Pollution de l’air : des particules retrouvées jusque dans le placenta
Les particules de carbone présentes dans l’air sont capables d’atteindre le placenta des femmes enceintes, selon une étude menée en Belgique. Les effets de cette contamination sur la santé du fœtus sont encore mal connus.
Jusqu’où se logent les particules polluantes que nous inhalons ? Des chercheurs belges de l’université de Hasselt et de l’université catholique de Louvain ont montré que des particules de carbone suie, des polluants issus de la combustion de bois, d’essence, de diesel ou de charbon, sont présentes à l’intérieur des placentas de femmes après leur accouchement. Ils publient leur étude dans la revue Nature Communications le 17 septembre 2019.
Jusqu’à 20.900 particules par millimètre cube de placenta
Ces travaux se sont appuyés sur les placentas de 20 femmes non-fumeuses récupérés 10 minutes après l’accouchement. Pour évaluer leur contamination aux particules polluantes, les chercheurs ont utilisé une technique d’imagerie par laser. Résultat : tous les placentas analysés contenaient des particules de carbone suie.
Les chercheurs ont ensuite voulu savoir si la pollution du lieu de résidence avait un rôle sur la quantité de particules retrouvées dans le placenta. Sur les vingt femmes enrôlées dans l’étude, dix vivaient dans une zone à haute exposition au carbone suie, définie comme une zone située à moins de 500 mètres d’un axe routier important. Les dix autres dans une zone à faible exposition, toujours dans le Nord de la Belgique.
Et, sans surprise, les femmes vivant dans les zones plus polluées présentaient des taux de particules de carbone suie dans leur placenta plus de deux fois supérieurs aux taux des femmes résidant en zone moins polluée.
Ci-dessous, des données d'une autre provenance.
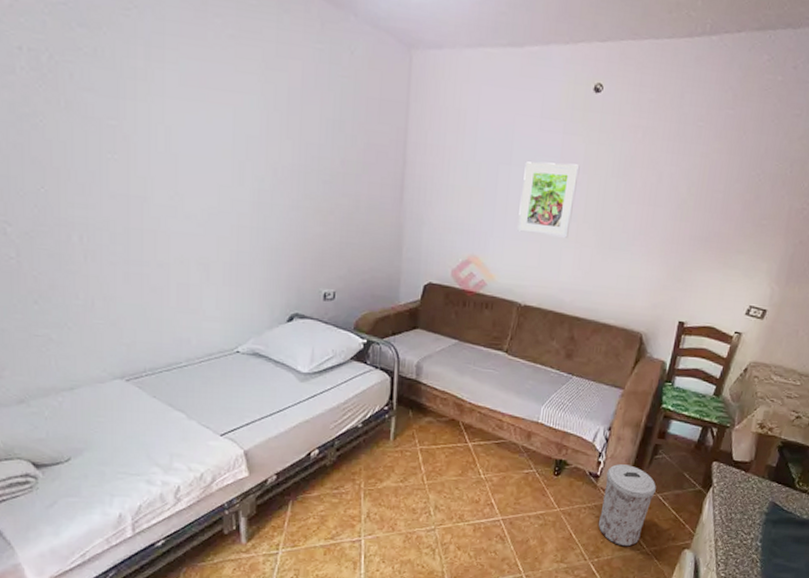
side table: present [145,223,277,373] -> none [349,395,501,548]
Plus précisément, les chercheurs ont estimé que les placentas des femmes les moins exposées comptaient environ 9.500 particules par millimètre cube contre 20.900 pour les placentas des femmes les plus exposées.
Un chemin via la circulation sanguine
Mais comment les particules de carbone suie peuvent-elles arriver jusqu’au placenta ? Selon les scientifiques belges, "les particules de carbone suie pourraient se déplacer des poumons de la mère jusqu’au placenta" en passant "par la circulation sanguine". La barrière du placenta humain n’est donc pas infranchissable pour ces particules et une fois dans le placenta, les particules seraient susceptibles de poursuivre leur cheminement dans le sang du fœtus.
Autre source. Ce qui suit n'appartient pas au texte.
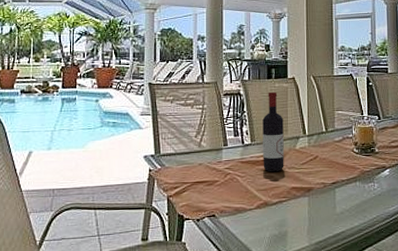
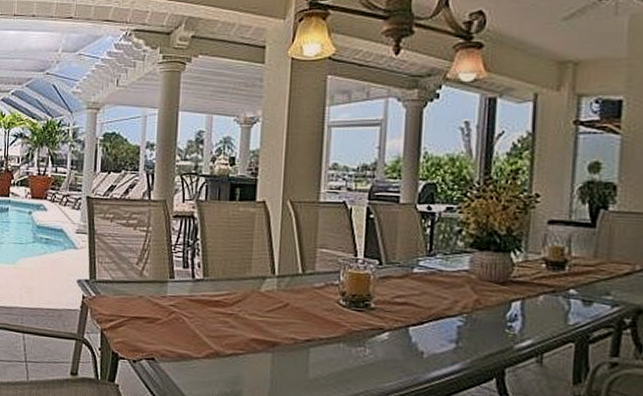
wine bottle: present [262,91,284,172] -> none [216,217,247,317]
Des effets sur la santé du fœtus ?
La question est maintenant de savoir si ces particules ont un effet sur la santé du fœtus. "Nos résultats montrent que les particules de carbone suie s’accumulent du côté fœtal du placenta" écrivent tout d'abord les auteurs de l'étude. Cela suggère que "les particules de l'air ambiant peuvent être transportées vers le fœtus", ce qui peut potentiellement "expliquer le mécanisme des effets nocifs de la pollution dès les tous premiers stades de la vie" avancent les chercheurs dans leur publication.
Des petits poids de naissance, des retards de croissance et des troubles métaboliques chez les nourrissons et les enfants ont en effet été associés à des expositions aux polluants atmosphériques dans différentes études scientifiques.
Mais "jusqu’à présent, on ne sait toujours pas exactement comment ces effets indésirables sont provoqués chez le fœtus" déplorent les scientifiques. Plusieurs mécanismes potentiels ont été proposés. D'une part des mécanismes indirects, par exemple une "inflammation intra utérine" et d'autre part des mécanismes directs, par exemple par un mouvement des particules polluantes de l’air jusqu’au fœtus.
Les résultats de ces chercheurs belges sont en accord avec les études précédemment menées sur le sujet. En 2016 notamment, des chercheurs de l'Institut national de la recherche agronomique (INRA) avaient réussi à montrer sur des lapines que les nanoparticules de diesel inhalées pouvaient passer la barrière placentaire et passer dans la circulation du fœtus. Une contamination qui avait des conséquences sur la santé des fœtus en question.